Dopo aver compiuto un lungo giro ed essere arrivata di nuovo in via Alessandro I davanti all’Hotel Marski, Siiri salì sul 6 e proseguì verso piazza Hietalahti, dove si trovava il mercato coperto disegnato da Selim A. Lindqvist, il più bello di Helsinki. Al ritorno scese alla fermata sul Bulevardi e diede un’occhiata alla vetrina del caffè Ekberg. Non ci aveva mai messo piede e non ci sarebbe andata neppure quella volta, anche se Irma non smetteva di decantare quanto si fosse sempre divertita in quel locale, dove aveva l’abitudine d’incontrarsi qualche volta con i suoi ex compagni di scuola.

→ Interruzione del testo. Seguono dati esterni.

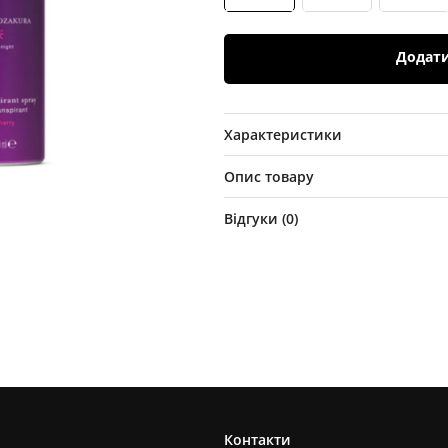
Додат
Характеристики
Опис товару
Відгуки (
0
)
Контакти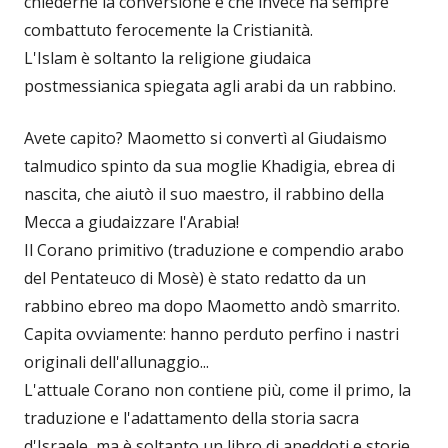
chiederne la conversione e che invece ha sempre
combattuto ferocemente la Cristianità.
L'Islam è soltanto la religione giudaica
postmessianica spiegata agli arabi da un rabbino.
Avete capito? Maometto si convertì al Giudaismo
talmudico spinto da sua moglie Khadigia, ebrea di
nascita, che aiutò il suo maestro, il rabbino della
Mecca a giudaizzare l'Arabia!
Il Corano primitivo (traduzione e compendio arabo
del Pentateuco di Mosè) è stato redatto da un
rabbino ebreo ma dopo Maometto andò smarrito.
Capita ovviamente: hanno perduto perfino i nastri
originali dell'allunaggio...
L'attuale Corano non contiene più, come il primo, la
traduzione e l'adattamento della storia sacra
d'Israele, ma è soltanto un libro di aneddoti e storie.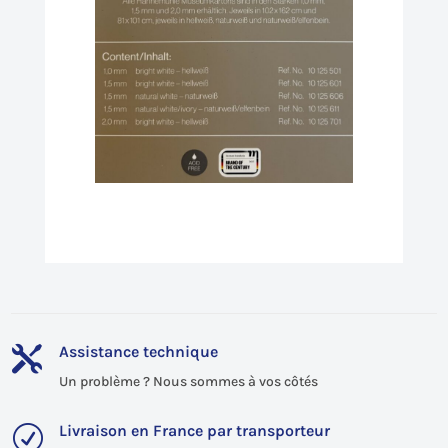
Assistance technique

Un problème ? Nous sommes à vos côtés
Livraison en France par transporteur
R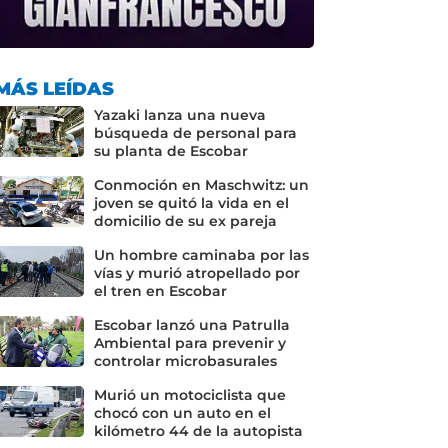
MÁS LEÍDAS
Yazaki lanza una nueva
búsqueda de personal para
su planta de Escobar
Conmoción en Maschwitz: un
joven se quitó la vida en el
domicilio de su ex pareja
Un hombre caminaba por las
vías y murió atropellado por
el tren en Escobar
Escobar lanzó una Patrulla
Ambiental para prevenir y
controlar microbasurales
Murió un motociclista que
chocó con un auto en el
kilómetro 44 de la autopista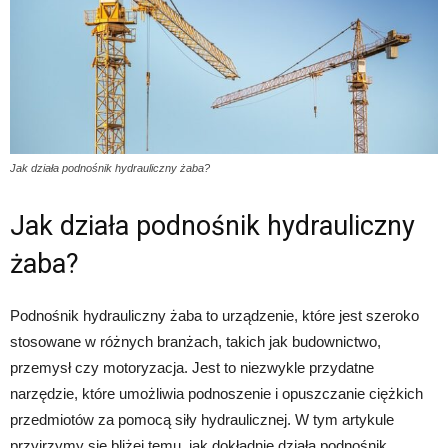
Jak działa podnośnik hydrauliczny żaba?
Jak działa podnośnik hydrauliczny
żaba?
Podnośnik hydrauliczny żaba to urządzenie, które jest szeroko
stosowane w różnych branżach, takich jak budownictwo,
przemysł czy motoryzacja. Jest to niezwykle przydatne
narzędzie, które umożliwia podnoszenie i opuszczanie ciężkich
przedmiotów za pomocą siły hydraulicznej. W tym artykule
przyjrzymy się bliżej temu, jak dokładnie działa podnośnik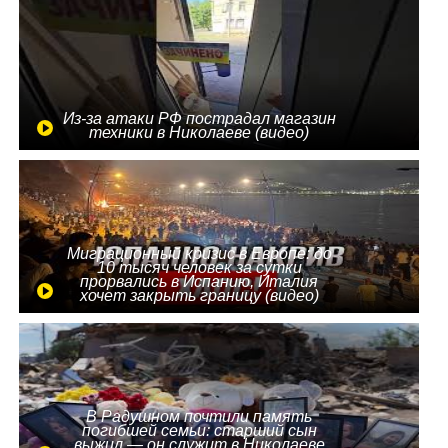
Из-за атаки РФ пострадал магазин
техники в Николаеве (видео)
Миграционный кризис в Европе: до
10 тысяч человек за сутки
прорвались в Испанию, Италия
хочет закрыть границу (видео)
В Радушном почтили память
погибшей семьи: старший сын
выжил — он служит в Николаеве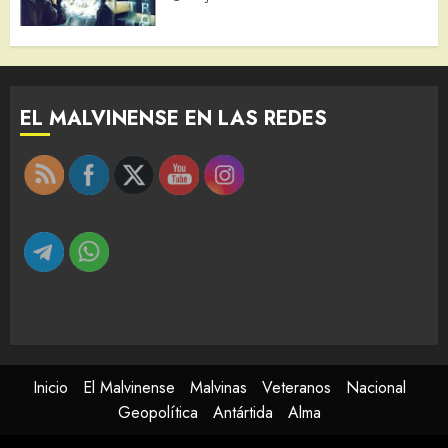
EL MALVINENSE EN LAS REDES
Inicio
El Malvinense
Malvinas
Veteranos
Nacional
Geopolítica
Antártida
Alma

Attraversò il Parco della Peste camminando in direzione di via Yrjö e si soffermò dinanzi a un palazzo dell’isolato Suomi per ammirare il bassorilievo di Wäinö Aaltonen, con l’imponente cavallo e l’angelo singolarmente grande, quindi avanzò superando la piscina comunale senza riuscire a ricordare il nome dell’architetto che l’aveva progettata. Pensò a quando era stata l’ultima volta che andata a nuotarci, ma non le venne in mente. Fece il giro del brutto centro commerciale Forum, passando davanti al museo Amos Andersson, provò una fitta di nostalgia per suo marito e svoltò in via Simo, per raggiungere infine la fermata del 4 dinanzi al palazzo di vetro.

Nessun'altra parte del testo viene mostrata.